La crise du Covid et le confinement du printemps 2020 n’ont pas désarçonné la Maison Culturelle de Quaregnon. La création, l’écriture, l’animation sont restées de mise, mais à distance. En est sorti un enthousiasmant recueil, « Cinquante-trois demains ». A l’heure où l’inquiétude des lendemains de la culture est restée intacte.

Mars 2020. La crise du Covid-19 fait rage. Le confinement est la triste réalité. Crainte, protection, sécurité, experts, ministres, conseils de sécurité, contamination, hospitalisation, danger, mort… Le monde change sa réalité. Le sport rentre au vestiaire. Le théâtre ferme ses portes, le restaurant, le café, la salle de sport, le musée, la maison culturelle, l’école… aussi. L’entreprise télétravaille. C’est l’isolement face à un ennemi invisible, insipide, incolore, inodore.

La Maison Culturelle de Quaregnon, au cœur du Borinage, réagit très vite. On ferme, certes, mais on reste ouvert sur les réseaux sociaux, on continue à rayonner, à faire rayonner la Culture, pour se projeter dans un monde meilleur, même virtuel.

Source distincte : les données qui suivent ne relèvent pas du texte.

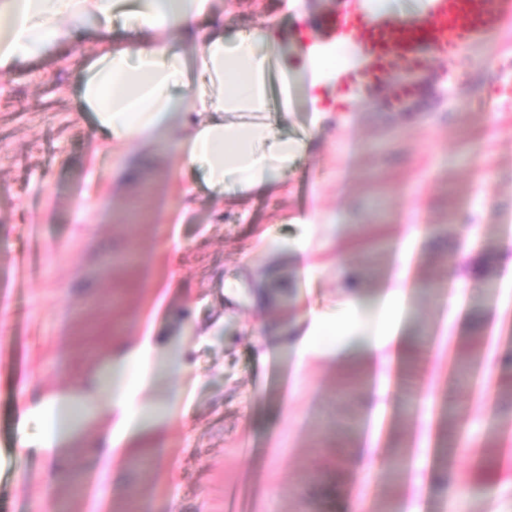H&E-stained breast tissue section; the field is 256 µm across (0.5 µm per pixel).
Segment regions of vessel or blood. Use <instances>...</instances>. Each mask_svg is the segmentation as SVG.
I'll list each match as a JSON object with an SVG mask.
<instances>
[{
	"mask_svg": "<svg viewBox=\"0 0 512 512\" xmlns=\"http://www.w3.org/2000/svg\"><path fill=\"white\" fill-rule=\"evenodd\" d=\"M511 14L512 0H403L399 8L375 0L365 10L322 14L315 24L318 49L345 53L322 106L332 112L386 85L392 106L401 107L420 88L390 84L398 67L424 71L435 59L486 43Z\"/></svg>",
	"mask_w": 512,
	"mask_h": 512,
	"instance_id": "1",
	"label": "vessel or blood"
}]
</instances>
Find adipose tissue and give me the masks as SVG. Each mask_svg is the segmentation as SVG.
<instances>
[{
    "mask_svg": "<svg viewBox=\"0 0 512 512\" xmlns=\"http://www.w3.org/2000/svg\"><path fill=\"white\" fill-rule=\"evenodd\" d=\"M214 4L137 0L127 34L118 37L112 16L122 0H0V73L92 38L100 48L84 69L77 96L81 111L95 115L99 141L125 150L112 174L117 189H124L144 153L167 138L181 156L176 179L189 181L200 167L215 192L259 191L280 178L304 143L275 136L267 123L229 122L225 116L268 110L266 72L281 47L280 26L272 15L261 27L229 36L210 19ZM187 41L196 49L190 67L179 53ZM324 326L315 311L303 317L287 345L295 371L318 351ZM405 344L386 320L374 336L355 341L352 352L383 382ZM161 366L176 381L168 403L179 405L185 354L151 335L132 345L108 346L100 369L68 387L24 393L22 416L37 421L40 431L24 438L22 448L39 461L67 458L71 473L78 474L85 461L70 444L86 434L90 447L103 451L98 458L103 471L121 468V446L152 417L141 391L149 373Z\"/></svg>",
    "mask_w": 512,
    "mask_h": 512,
    "instance_id": "ef3b65f1",
    "label": "adipose tissue"
}]
</instances>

Fleur Sizaire est la jeune directrice de la Maison culturelle, où elle a pris ses fonctions après une épanouissante collaboration avec les équipes de Mons 2015. Fleur refuse le confinement sec. Elle réagit. « Nous sommes à la mi-mars. On apprend qu’on doit fermer la Maison. On ne se rend pas vraiment compte de la gravité de la situation », se souvient-elle. « Tout notre programme est annulé jusqu’à nouvel ordre. Je refuse de rester les bras croisés, à ne rien faire, à attendre. Je contacte Daniel Charneux, écrivain et président de notre conseil d’Orientation. Nous réfléchissons à des ateliers d’animation en ligne. Le projet est vite lancé. »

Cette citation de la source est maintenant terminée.